Source material START
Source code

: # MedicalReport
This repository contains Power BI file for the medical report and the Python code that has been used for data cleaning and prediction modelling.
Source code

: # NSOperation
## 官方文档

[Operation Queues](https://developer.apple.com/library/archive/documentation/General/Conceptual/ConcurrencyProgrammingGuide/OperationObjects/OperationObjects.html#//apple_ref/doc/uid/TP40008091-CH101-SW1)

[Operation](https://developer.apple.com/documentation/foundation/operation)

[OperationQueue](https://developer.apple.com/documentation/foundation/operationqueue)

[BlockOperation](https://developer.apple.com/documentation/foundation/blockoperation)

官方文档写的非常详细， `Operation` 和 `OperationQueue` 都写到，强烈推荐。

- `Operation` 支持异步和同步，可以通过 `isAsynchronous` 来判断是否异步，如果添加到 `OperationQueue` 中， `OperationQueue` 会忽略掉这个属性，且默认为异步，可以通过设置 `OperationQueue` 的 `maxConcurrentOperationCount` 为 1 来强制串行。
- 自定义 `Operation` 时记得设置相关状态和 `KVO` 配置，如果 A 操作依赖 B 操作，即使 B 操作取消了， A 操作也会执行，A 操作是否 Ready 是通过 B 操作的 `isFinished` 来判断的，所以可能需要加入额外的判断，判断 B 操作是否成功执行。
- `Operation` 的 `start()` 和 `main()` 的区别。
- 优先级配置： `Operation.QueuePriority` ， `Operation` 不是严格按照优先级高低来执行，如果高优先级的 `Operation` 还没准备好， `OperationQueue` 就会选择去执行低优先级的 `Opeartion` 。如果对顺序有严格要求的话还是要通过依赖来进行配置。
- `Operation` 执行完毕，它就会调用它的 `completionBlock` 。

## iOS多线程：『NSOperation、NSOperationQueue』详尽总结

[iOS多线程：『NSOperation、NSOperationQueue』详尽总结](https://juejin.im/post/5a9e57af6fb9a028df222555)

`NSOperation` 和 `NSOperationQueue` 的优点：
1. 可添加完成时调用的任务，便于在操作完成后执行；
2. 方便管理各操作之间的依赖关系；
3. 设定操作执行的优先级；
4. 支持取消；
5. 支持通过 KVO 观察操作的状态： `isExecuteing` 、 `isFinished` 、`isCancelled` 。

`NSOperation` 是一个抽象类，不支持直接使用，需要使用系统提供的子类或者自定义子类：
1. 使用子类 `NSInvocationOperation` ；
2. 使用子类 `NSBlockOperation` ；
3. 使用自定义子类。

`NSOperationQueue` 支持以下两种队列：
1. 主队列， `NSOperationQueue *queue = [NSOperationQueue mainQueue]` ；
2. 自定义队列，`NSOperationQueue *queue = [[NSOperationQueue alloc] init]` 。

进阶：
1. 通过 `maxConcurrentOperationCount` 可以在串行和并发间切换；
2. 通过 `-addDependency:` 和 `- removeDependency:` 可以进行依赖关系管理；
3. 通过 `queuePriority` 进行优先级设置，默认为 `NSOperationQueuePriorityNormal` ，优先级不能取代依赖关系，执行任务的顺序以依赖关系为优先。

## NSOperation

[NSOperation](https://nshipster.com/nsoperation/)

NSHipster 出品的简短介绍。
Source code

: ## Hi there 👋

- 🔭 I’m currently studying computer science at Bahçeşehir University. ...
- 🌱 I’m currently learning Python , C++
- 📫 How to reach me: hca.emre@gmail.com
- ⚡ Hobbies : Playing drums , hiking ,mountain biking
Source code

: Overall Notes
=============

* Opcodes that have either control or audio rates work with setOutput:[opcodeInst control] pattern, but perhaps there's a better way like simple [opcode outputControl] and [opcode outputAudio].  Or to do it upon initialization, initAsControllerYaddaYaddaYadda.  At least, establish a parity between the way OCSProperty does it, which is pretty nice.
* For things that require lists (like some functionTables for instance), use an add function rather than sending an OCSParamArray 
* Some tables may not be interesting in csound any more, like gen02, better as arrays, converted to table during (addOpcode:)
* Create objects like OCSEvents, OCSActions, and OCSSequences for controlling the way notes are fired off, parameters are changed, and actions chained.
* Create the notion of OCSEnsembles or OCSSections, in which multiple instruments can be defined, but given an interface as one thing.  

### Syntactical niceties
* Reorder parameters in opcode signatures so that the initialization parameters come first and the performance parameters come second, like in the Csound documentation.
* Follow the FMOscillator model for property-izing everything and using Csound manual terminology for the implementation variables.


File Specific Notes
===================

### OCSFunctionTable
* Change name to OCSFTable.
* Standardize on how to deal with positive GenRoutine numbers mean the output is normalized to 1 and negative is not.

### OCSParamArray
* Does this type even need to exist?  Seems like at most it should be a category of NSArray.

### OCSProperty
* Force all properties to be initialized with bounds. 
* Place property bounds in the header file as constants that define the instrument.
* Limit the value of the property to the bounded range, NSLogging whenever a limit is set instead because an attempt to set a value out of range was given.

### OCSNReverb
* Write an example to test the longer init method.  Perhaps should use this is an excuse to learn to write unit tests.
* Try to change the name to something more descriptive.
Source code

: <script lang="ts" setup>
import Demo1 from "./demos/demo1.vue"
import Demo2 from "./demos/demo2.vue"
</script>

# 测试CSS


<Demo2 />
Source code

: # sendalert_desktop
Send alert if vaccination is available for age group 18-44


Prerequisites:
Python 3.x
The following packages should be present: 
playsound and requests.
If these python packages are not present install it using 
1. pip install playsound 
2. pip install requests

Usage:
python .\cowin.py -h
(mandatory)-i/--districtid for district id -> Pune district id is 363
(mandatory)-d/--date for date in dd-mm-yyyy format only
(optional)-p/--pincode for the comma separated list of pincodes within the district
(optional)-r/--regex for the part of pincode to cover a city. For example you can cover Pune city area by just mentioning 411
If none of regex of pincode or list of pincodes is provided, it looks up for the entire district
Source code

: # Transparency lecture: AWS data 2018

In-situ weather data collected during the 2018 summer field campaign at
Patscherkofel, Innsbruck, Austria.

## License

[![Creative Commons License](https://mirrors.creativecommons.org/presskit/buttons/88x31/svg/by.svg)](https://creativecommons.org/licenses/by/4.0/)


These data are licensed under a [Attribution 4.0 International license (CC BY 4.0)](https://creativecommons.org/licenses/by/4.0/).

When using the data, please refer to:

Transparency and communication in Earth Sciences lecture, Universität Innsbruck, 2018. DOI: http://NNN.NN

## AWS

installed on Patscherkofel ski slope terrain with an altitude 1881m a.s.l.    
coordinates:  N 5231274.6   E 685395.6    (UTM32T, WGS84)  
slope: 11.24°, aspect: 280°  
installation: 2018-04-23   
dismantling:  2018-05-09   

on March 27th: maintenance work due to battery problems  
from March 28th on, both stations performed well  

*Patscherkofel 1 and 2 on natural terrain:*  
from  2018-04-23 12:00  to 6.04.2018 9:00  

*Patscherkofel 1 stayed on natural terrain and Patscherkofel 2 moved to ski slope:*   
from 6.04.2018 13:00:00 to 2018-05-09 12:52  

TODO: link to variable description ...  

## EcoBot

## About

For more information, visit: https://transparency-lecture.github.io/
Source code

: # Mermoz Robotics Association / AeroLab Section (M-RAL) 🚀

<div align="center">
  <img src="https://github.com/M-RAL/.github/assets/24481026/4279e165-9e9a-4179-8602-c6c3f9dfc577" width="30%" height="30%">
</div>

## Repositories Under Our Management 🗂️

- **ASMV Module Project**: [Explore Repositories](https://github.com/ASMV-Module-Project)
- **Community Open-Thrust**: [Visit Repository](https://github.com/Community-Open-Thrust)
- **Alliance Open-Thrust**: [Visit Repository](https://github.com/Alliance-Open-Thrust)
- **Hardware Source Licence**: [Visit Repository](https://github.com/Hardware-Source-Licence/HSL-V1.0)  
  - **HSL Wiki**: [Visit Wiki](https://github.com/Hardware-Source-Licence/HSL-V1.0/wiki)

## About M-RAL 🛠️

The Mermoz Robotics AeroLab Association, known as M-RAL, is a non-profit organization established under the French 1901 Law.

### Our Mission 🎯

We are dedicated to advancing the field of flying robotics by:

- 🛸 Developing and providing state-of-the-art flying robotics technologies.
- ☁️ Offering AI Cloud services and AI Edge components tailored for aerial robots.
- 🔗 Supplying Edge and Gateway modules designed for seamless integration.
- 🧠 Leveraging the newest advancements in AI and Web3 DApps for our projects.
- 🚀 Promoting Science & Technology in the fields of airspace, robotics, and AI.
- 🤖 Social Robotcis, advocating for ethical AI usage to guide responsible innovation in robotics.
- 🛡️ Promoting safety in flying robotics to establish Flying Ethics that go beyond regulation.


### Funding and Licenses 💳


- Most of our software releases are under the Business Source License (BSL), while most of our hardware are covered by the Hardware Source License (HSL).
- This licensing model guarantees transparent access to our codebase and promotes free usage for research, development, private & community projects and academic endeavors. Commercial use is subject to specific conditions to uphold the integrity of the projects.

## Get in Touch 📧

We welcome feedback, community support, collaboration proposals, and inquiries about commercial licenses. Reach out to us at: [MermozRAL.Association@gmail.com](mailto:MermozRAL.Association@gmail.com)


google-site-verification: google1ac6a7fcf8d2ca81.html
Source material END
**Activity**:
Output nothing but the lines from the one containing "### Our Mission 🎯" through the last line of the data, exactly as they stand.

**Answer space**:
### Our Mission 🎯

We are dedicated to advancing the field of flying robotics by:

- 🛸 Developing and providing state-of-the-art flying robotics technologies.
- ☁️ Offering AI Cloud services and AI Edge components tailored for aerial robots.
- 🔗 Supplying Edge and Gateway modules designed for seamless integration.
- 🧠 Leveraging the newest advancements in AI and Web3 DApps for our projects.
- 🚀 Promoting Science & Technology in the fields of airspace, robotics, and AI.
- 🤖 Social Robotcis, advocating for ethical AI usage to guide responsible innovation in robotics.
- 🛡️ Promoting safety in flying robotics to establish Flying Ethics that go beyond regulation.


### Funding and Licenses 💳


- Most of our software releases are under the Business Source License (BSL), while most of our hardware are covered by the Hardware Source License (HSL).
- This licensing model guarantees transparent access to our codebase and promotes free usage for research, development, private & community projects and academic endeavors. Commercial use is subject to specific conditions to uphold the integrity of the projects.

## Get in Touch 📧

We welcome feedback, community support, collaboration proposals, and inquiries about commercial licenses. Reach out to us at: [MermozRAL.Association@gmail.com](mailto:MermozRAL.Association@gmail.com)


google-site-verification: google1ac6a7fcf8d2ca81.html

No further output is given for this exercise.